Photo from the Dirksen Congressional Center
“A billion here, a billion there, pretty soon you’re talking about real money!” Dirksen has been reported to have said. It is a sentiment certainly in keeping with his reputation as a fiscal hawk, but one which an exhaustive search by the Dirksen Congressional Center has never uncovered. An anecdote about the quote lives on, however. The story goes that a constituent asked Dirksen about the quote and the Senator laughed and replied that a reporter had misquoted him and he liked the misquote so much he never thought to deny it.

Today Dirksen’s memory is honored throughout Illinois and in Washington DC. A Senate office building on Capitol Hill was named for him in 1972. The Dirksen Congressional Center in Pekin maintains his archives and conducts educational programs on Congressional research.
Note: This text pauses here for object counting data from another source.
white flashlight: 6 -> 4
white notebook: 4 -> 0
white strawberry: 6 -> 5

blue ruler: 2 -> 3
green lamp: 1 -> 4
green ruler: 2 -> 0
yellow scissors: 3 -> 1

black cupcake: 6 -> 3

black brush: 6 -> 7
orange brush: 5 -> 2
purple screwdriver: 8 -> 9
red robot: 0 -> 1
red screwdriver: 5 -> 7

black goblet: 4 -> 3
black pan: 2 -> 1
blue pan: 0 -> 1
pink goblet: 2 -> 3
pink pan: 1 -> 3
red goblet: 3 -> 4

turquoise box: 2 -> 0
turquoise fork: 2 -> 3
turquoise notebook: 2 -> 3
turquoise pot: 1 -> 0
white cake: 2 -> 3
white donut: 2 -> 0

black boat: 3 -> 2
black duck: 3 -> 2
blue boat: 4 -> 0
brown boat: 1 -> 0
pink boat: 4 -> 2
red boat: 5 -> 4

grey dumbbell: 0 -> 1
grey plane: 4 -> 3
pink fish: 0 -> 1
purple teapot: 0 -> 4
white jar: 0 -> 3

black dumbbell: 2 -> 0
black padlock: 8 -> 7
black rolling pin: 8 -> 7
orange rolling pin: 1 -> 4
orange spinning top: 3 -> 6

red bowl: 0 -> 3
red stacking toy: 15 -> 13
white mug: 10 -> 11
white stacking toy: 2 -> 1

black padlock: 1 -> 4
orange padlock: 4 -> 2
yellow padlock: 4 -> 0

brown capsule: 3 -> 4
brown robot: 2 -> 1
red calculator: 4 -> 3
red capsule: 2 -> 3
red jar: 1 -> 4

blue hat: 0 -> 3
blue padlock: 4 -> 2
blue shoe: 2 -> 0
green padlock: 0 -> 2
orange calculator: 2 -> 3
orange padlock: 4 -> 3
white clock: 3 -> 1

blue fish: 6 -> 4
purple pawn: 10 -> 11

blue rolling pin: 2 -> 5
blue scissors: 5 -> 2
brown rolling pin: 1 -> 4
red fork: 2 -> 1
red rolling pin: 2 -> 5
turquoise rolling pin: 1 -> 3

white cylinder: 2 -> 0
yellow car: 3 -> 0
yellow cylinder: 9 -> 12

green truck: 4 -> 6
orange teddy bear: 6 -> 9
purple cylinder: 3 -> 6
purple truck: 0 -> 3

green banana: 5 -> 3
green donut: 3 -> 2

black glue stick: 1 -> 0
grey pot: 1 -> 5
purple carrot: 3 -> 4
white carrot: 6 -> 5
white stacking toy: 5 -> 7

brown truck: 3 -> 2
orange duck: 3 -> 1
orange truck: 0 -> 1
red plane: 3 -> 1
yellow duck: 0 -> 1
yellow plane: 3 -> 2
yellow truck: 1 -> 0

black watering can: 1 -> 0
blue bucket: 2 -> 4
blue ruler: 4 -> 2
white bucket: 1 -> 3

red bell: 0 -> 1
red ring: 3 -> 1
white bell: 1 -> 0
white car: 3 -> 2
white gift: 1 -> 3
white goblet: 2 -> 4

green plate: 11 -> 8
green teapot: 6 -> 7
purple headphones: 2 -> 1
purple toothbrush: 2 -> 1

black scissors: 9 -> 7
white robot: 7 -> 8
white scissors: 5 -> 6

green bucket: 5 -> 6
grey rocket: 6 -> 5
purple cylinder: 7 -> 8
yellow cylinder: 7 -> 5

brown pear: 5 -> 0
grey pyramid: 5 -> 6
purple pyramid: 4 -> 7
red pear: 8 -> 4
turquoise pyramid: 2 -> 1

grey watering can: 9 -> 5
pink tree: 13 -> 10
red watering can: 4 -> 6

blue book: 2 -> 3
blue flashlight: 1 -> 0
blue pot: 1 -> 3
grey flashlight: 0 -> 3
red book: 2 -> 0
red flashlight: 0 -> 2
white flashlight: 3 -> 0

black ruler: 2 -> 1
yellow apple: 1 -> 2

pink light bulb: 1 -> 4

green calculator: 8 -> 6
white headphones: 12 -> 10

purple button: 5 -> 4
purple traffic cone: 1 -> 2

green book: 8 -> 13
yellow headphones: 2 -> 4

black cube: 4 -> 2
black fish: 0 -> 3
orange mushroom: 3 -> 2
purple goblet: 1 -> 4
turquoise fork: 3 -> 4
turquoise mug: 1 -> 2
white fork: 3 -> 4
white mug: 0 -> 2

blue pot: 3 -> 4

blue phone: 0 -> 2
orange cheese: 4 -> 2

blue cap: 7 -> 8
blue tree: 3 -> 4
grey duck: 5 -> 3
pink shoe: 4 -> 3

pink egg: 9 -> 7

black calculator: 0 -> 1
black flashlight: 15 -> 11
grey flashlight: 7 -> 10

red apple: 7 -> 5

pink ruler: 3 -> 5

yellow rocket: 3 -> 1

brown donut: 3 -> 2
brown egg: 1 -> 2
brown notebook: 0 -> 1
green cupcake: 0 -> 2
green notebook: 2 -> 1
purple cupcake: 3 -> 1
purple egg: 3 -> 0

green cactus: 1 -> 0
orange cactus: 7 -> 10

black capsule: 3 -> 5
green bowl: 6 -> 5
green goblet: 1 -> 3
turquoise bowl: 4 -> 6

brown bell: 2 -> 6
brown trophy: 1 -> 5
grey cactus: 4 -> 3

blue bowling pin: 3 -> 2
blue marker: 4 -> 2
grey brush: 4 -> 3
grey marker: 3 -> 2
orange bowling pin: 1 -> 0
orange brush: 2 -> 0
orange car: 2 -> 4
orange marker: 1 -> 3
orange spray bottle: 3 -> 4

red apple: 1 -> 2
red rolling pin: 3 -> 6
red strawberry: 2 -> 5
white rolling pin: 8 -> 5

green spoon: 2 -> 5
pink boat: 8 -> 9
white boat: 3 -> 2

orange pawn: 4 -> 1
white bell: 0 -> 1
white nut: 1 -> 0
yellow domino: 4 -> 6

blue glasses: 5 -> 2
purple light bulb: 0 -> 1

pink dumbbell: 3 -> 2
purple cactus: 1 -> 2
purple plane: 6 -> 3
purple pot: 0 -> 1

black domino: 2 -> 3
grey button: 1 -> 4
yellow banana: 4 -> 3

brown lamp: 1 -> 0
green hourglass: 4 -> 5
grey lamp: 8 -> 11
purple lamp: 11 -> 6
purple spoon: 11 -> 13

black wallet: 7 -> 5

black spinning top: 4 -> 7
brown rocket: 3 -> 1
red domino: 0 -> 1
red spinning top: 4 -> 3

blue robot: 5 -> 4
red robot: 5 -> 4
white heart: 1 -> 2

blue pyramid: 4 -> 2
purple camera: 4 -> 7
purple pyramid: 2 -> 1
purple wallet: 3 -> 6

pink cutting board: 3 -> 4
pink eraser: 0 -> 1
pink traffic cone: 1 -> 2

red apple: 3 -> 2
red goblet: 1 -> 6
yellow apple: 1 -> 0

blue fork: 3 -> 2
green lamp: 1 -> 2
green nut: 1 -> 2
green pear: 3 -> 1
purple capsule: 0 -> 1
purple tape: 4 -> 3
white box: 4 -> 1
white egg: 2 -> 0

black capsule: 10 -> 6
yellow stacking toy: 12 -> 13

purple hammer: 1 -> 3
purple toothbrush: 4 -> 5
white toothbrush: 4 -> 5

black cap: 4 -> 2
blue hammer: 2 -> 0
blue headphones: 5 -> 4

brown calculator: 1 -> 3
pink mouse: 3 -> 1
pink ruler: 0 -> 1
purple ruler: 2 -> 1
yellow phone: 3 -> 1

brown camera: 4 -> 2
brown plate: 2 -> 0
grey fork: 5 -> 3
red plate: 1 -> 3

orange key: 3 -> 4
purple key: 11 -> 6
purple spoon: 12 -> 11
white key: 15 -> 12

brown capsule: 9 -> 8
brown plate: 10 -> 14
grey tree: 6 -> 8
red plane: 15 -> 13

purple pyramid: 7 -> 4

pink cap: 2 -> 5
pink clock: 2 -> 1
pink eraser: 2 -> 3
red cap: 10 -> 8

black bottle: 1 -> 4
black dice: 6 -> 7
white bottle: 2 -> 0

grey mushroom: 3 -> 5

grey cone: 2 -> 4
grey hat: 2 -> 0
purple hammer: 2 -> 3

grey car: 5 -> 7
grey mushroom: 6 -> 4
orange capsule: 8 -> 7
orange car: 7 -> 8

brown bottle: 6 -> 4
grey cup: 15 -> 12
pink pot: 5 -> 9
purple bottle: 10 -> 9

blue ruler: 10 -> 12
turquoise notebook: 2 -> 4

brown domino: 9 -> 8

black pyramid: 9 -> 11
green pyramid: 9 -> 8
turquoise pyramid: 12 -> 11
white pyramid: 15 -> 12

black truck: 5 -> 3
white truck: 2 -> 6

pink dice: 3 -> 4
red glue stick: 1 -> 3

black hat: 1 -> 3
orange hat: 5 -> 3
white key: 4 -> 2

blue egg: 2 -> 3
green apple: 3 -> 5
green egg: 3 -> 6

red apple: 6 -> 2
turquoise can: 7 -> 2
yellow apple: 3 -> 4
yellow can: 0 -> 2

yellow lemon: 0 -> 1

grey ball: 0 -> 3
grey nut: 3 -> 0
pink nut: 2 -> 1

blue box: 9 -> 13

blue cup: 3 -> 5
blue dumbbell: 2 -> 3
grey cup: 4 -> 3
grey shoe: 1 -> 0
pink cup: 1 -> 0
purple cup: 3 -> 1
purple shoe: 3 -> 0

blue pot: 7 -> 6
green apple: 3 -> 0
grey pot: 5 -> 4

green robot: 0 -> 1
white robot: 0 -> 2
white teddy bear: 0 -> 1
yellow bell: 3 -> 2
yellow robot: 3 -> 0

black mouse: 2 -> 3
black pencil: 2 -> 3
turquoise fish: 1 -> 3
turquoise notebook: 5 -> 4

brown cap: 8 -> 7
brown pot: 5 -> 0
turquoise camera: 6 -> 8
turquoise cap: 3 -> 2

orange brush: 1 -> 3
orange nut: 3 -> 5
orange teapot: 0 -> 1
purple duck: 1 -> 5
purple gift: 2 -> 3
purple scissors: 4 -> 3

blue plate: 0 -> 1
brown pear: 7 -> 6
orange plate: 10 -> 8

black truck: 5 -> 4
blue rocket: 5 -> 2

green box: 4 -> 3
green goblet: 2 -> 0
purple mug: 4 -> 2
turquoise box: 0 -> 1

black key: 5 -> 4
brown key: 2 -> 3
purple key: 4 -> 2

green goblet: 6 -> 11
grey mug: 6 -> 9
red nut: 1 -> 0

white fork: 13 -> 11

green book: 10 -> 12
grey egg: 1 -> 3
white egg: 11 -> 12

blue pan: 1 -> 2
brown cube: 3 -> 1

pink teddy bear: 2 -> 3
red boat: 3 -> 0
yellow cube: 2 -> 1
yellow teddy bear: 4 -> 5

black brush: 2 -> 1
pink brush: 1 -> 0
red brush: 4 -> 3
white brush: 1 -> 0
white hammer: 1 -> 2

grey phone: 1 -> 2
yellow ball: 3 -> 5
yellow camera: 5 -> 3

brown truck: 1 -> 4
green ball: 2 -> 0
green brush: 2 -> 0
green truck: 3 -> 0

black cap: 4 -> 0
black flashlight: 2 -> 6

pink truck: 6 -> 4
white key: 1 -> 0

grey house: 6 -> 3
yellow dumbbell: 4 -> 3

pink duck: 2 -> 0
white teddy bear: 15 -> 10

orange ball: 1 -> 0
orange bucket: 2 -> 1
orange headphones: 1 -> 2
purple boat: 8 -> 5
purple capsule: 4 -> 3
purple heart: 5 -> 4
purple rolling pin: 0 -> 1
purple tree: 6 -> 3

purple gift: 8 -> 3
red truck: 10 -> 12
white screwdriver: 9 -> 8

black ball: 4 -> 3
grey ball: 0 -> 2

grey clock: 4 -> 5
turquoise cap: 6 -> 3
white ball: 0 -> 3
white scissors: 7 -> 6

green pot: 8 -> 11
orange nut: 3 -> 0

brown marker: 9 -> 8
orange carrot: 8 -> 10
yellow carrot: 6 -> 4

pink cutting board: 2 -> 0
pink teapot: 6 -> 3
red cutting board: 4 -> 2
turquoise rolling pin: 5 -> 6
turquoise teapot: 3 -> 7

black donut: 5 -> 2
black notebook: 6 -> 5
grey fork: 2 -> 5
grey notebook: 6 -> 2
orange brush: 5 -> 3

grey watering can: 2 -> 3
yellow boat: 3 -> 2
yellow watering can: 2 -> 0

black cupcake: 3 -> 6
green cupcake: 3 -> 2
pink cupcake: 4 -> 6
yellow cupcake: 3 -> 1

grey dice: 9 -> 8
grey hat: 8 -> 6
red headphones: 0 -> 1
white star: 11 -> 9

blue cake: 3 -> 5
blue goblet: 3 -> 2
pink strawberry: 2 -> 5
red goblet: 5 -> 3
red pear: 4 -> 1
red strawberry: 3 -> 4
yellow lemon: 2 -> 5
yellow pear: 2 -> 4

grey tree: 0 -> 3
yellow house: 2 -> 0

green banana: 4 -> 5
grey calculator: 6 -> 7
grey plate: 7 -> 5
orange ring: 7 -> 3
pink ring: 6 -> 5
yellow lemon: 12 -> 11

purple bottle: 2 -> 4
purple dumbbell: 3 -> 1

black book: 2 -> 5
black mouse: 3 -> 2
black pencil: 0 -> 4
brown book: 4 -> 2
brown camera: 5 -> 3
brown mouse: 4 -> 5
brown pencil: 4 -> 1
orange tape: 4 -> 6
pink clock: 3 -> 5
His hometown of Pekin honors his memory every year with its Marigold Festival, which celebrates the Senator’s love of gardening and his efforts to make the marigold the national flower of the United States.

Dirksen is memorialized with a statue on the east lawn of the Illinois State Capitol. On the statue’s pedestal is a vase of Dirksen’s beloved marigolds as well as an elephant and a donkey alongside an oil can meant to symbolize Dirksen’s ability to bring both parties together.

“I am a man of fixed and unbending principles,” Dirksen once said. “The first of which is to be flexible at all times.”